Wow. HHN is my favorite place on earth. I've been attending since 2010. I strive to put as much effort into my work as they do. To even be put in the same sentence is an incredible compliment. Thank you!



Wolfman said:


> First Walk-Thru? You're pullin' my leg!
> Young man, you are a Natural!
> Seriously, you might want to get into Set Design and Decoration as a career.


Already put the wheels in motion to study set design! Thank you!



punkineater said:


> Holy Guacamole!!!! Knocked it out of the park, you did
> Agreed, can't wait to see what you do in the future, if this is
> just the beginning!


Looking very forward to improving! This community is great with providing tutorials.



Berserker said:


> HOLEEE SHEEEEET BRO! that is amazing. Are you for hire? LOL


Yes I am, actually. You can pay me in six packs.



Muffy said:


> Wow this is really fantastic work here. I read the whole story on top there and loved it. I sure hope you'll lend your talent to us and teach us a few of these techniques. Bravo!

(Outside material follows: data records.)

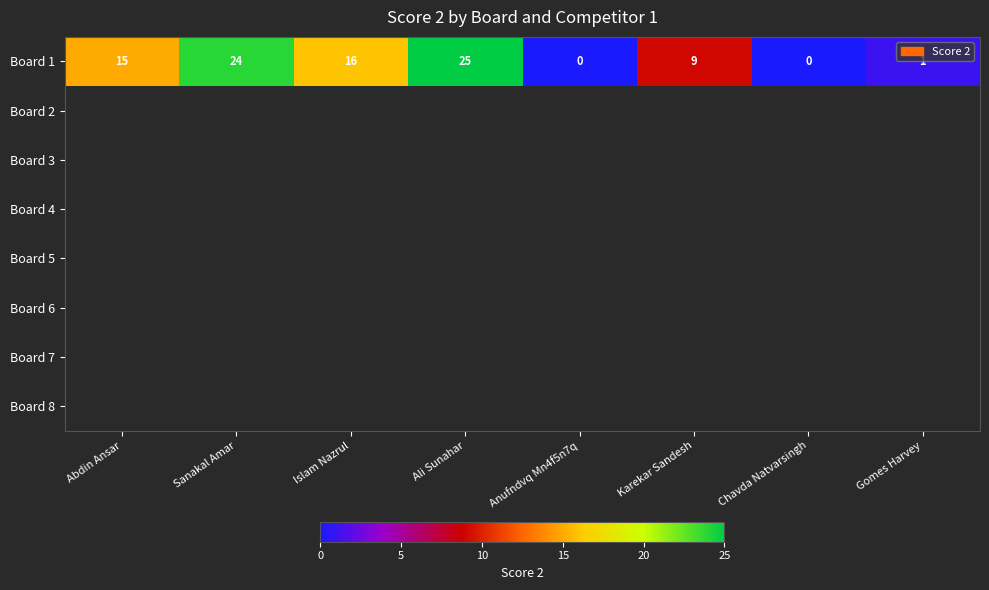

At which category does the chart reach its minimum across all series?

Anufndvq Mn4f5n7q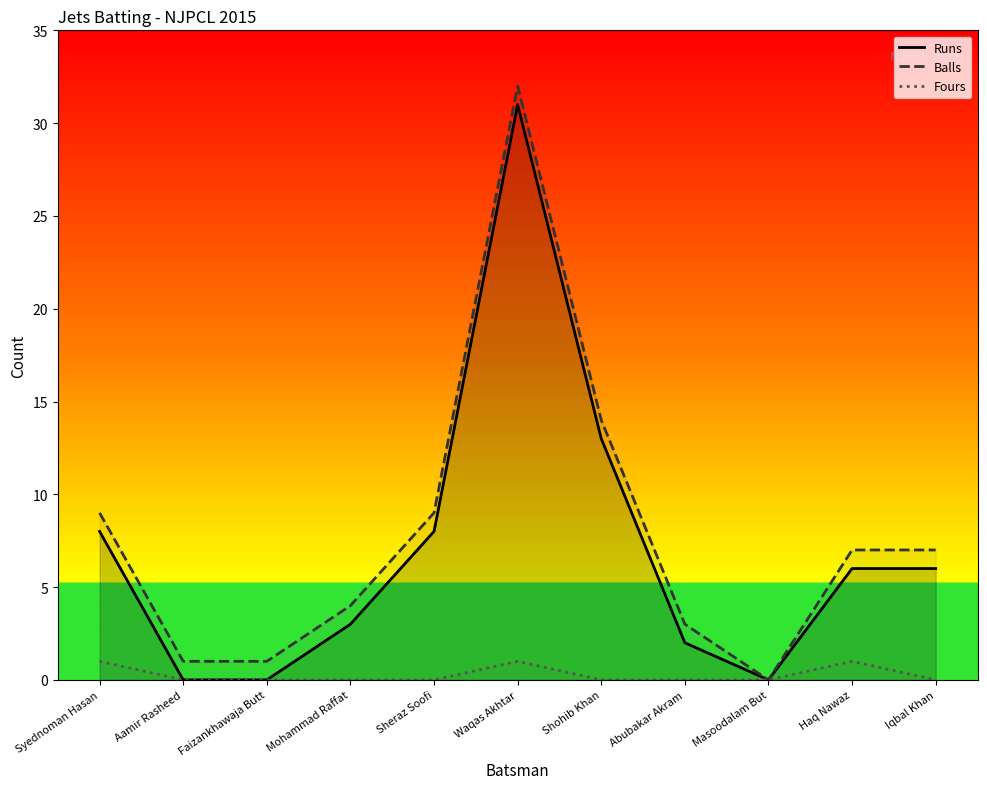

What is the sum of the Balls values at Waqas Akhtar and Iqbal Khan?

39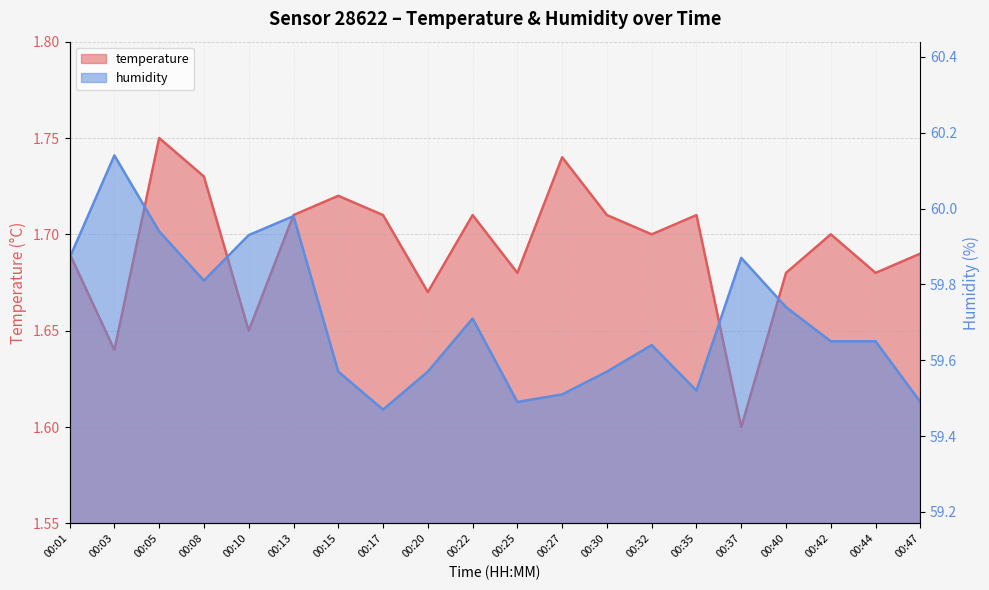

Which series has the widest spread of values?

humidity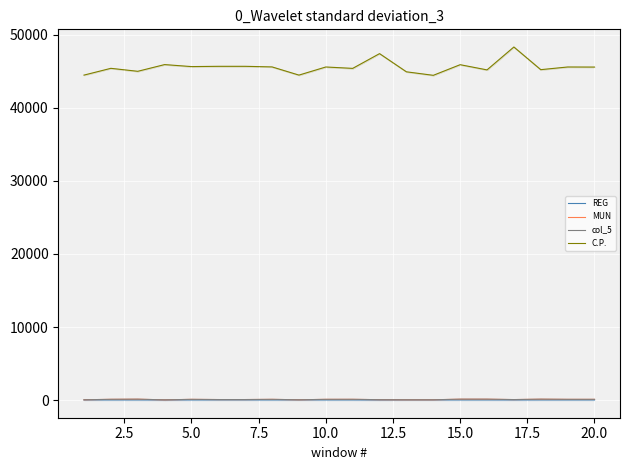

True or false: MUN has more than 0 points higher than both neighbors.

True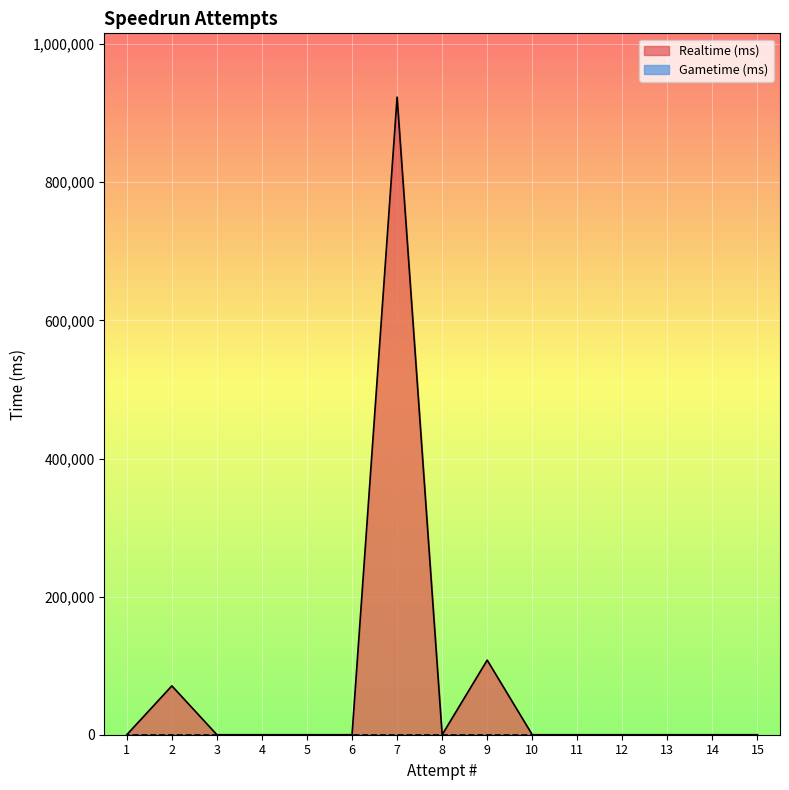

Between 6 and 7, which is larger?

7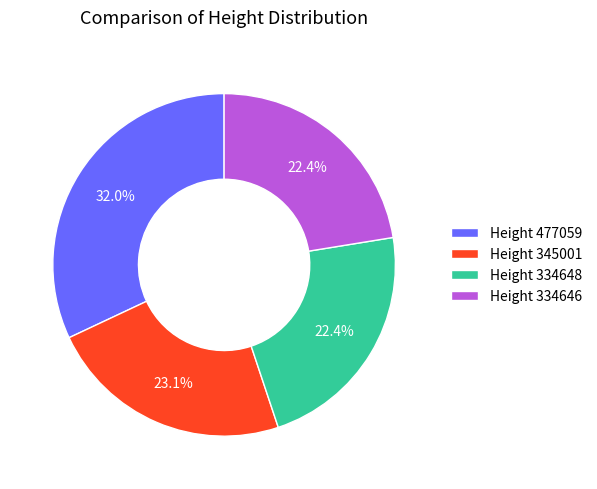

Approximately how many times larger is the value at Height 334648 compared to Height 477059?

0.7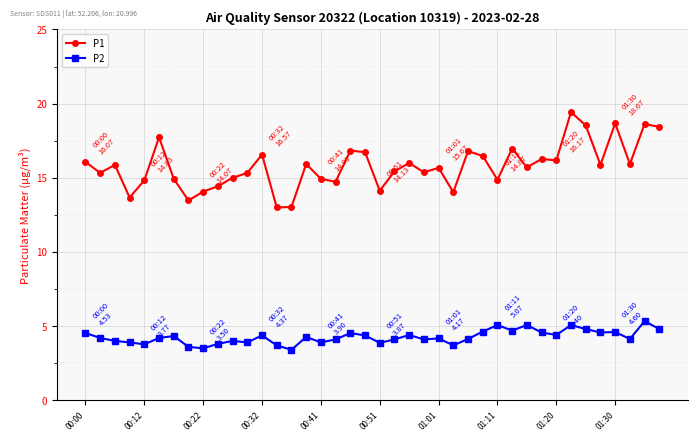

True or false: P1 has more than 2 points higher than both neighbors.

True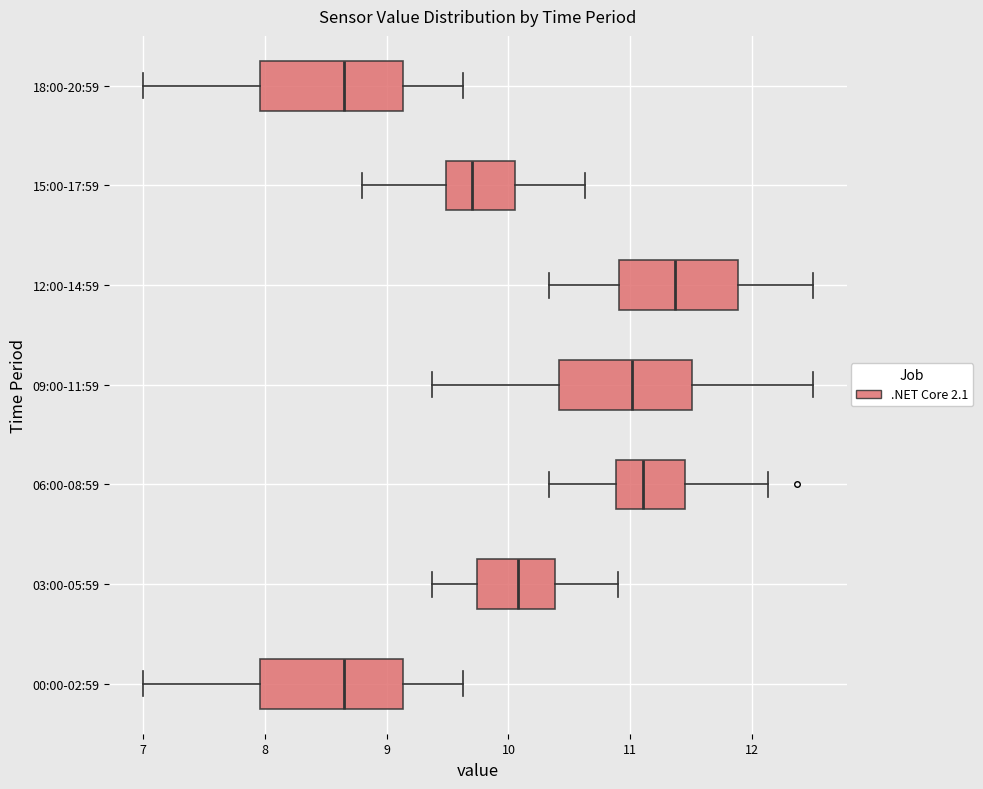

Where does the right whisker of the box for 12:00-14:59 end on the x-axis? The values are not printed on the chart, so give them approximately, as read against the axis.

12.5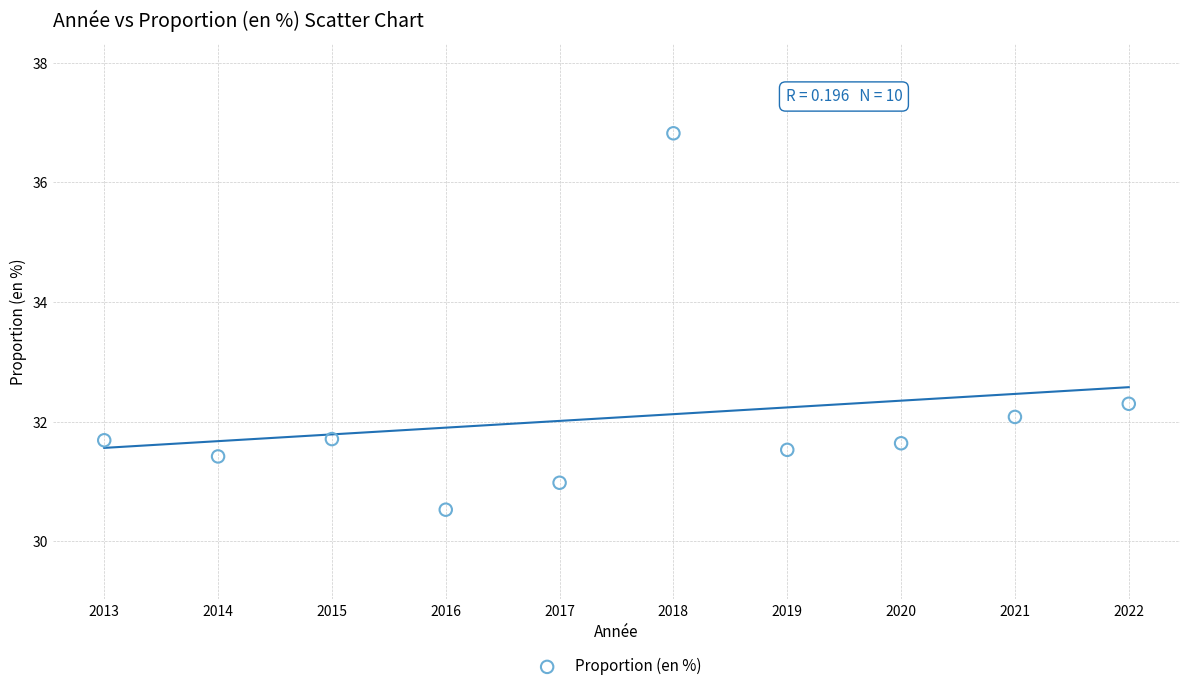

What Y value in the scatter plot is closest to 33?

32.3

I'm already working on a small monster mud texture technique tutorial for wall panels!



Ghost of Spookie said:


> Seriously first walk-thru?! I am totally blown away. For me it has to rank up there with the most beautiful haunt settings I've seen. You are in Terra league man! What a talented soul at 22. Thank you so much for sharing your photos with us.


Thank you! The music and the haze really made this a stunning room to sit in. I took it down just yesterday but turned the lights and sound on for a few nights after Halloween just to take it in. Terra is in a league of her own, so to even be compared to a legend is crazy to hear for me.


----------



## StanFam3 (Oct 5, 2009)

HOLY MOLY!!! Wowsers, that's an impressive haunt! Great work!


----------



## whichypoo (Jul 29, 2009)

all the above and just fricken awesome ..


----------



## kurtnotkirk (Nov 17, 2012)

Oooh! Awesome job!!


----------



## jenrens (Sep 16, 2015)

Ahhhhh I love this so much. Everything about it is cool! The detail is amazing! Top Notch!


----------



## WOLFPACK7483 (Apr 29, 2013)

Impressive indeed. Amazing detail.


----------



## The Halloween Lady (Jul 17, 2010)

Wow wow wow! Only 22 huh?!?!?!? Hmmmmmmm, it looks like you've been at this for decades! Your pics are lovely everything else is creepy as hell. Fabulous work. Did I say wow?


----------